Das Jugendstrafrecht steht als Sonderstrafprozessrecht unter dem Leitbild des „Vorrangs des Erziehungsgedanken.“ Daraus folgen gegenüber dem Erwachsenenstrafrecht besondere Möglichkeiten der Verteidigung. Bei dem Jugendlichen soll das Unrechtsbewusstsein geschärft werden, er soll zwar ermahnt werden und einen spürbaren Denkzettel für sein Fehlverhalten erhalten, die Bestrafung soll sich jedoch nicht entwicklungsschädigend auswirken. Und trotz aller staatlicher Fürsorge und guter Absichten ist auch in diesem Bereich eine engagierte, kompetente Verteidigung unbedingt notwendig, denn gerade in diesem Alter können sich Beschuldigte und Angeklagte nicht allein gegen die erwachsenen Polizeibeamten, Staatsanwälte und Richter durchsetzen. Sie lassen sich beeinflussen und einschüchtern, stehen unterschiedlichen Erwartungen von Seiten der Eltern, von befreundeten Mitbeschuldigten und der Justiz gegenüber. Gerade in dieser Situation ist es wichtig einen kompetenten Ansprechpartner zu haben der nur die jeweiligen Interessen des Betroffenen Jugendlichen konsequent verfolgt.

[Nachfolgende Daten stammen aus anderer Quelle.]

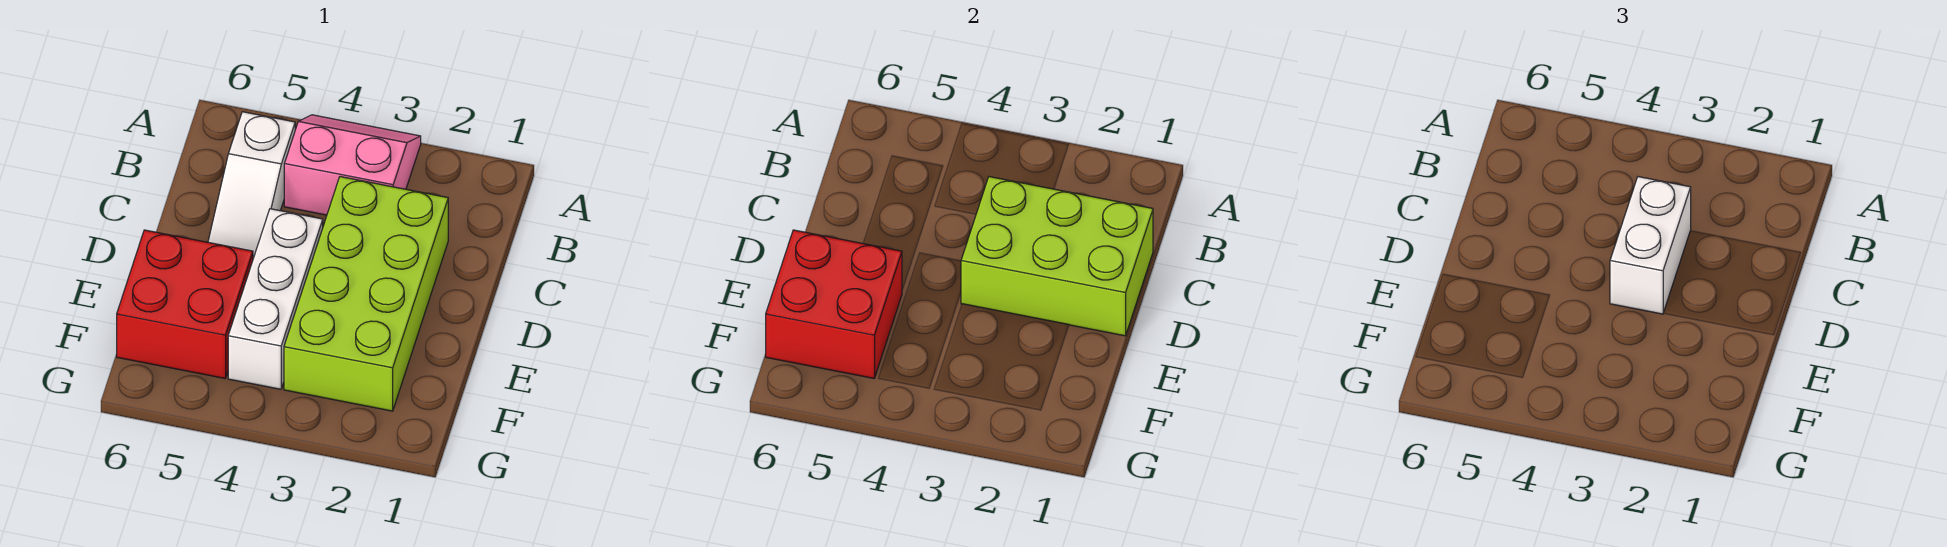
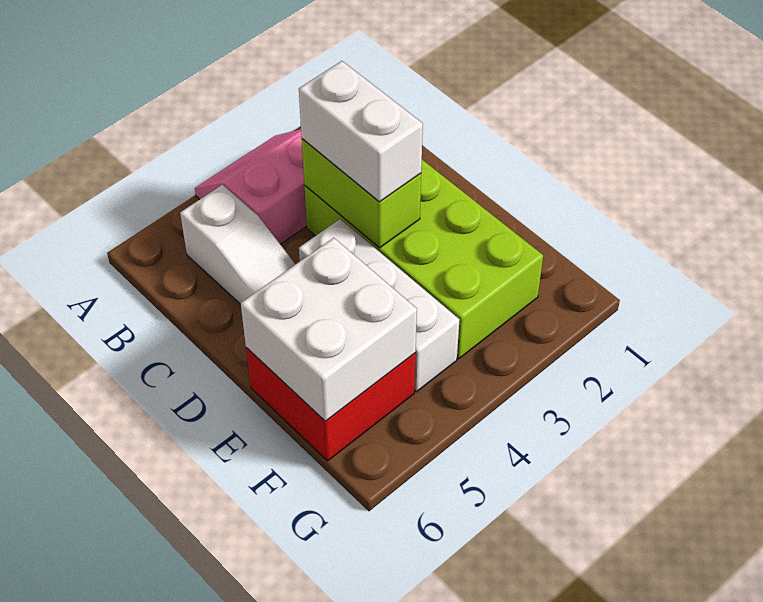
lime 2x3 brick [961,177,1153,336] -> lime 1x2 brick [302,139,421,248]
red 2x2 brick [766,230,902,378] -> white 2x2 brick [241,238,417,421]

Auf welche Täter wird das Jugendstrafrecht angewendet?
Grundsätzlich wird das Jugendstrafrecht auf alle Personen zwischen 14 Jahren und 17 Jahren angewendet. Personen unter 14 Jahren sind strafunmündig und werden nicht bestraft. Personen die zur Tatzeit zwischen 18 und 20 Jahren waren, werden als Heranwachsende je nach ihrer persönlichen geistigen und sittlichen Reife entweder nach dem Jugendstrafrecht oder dem Erwachsenenstrafrecht behandelt. In der Praxis wird in den meisten Fällen auch bei Heranwachsenden das Jugendstrafrecht angewendet.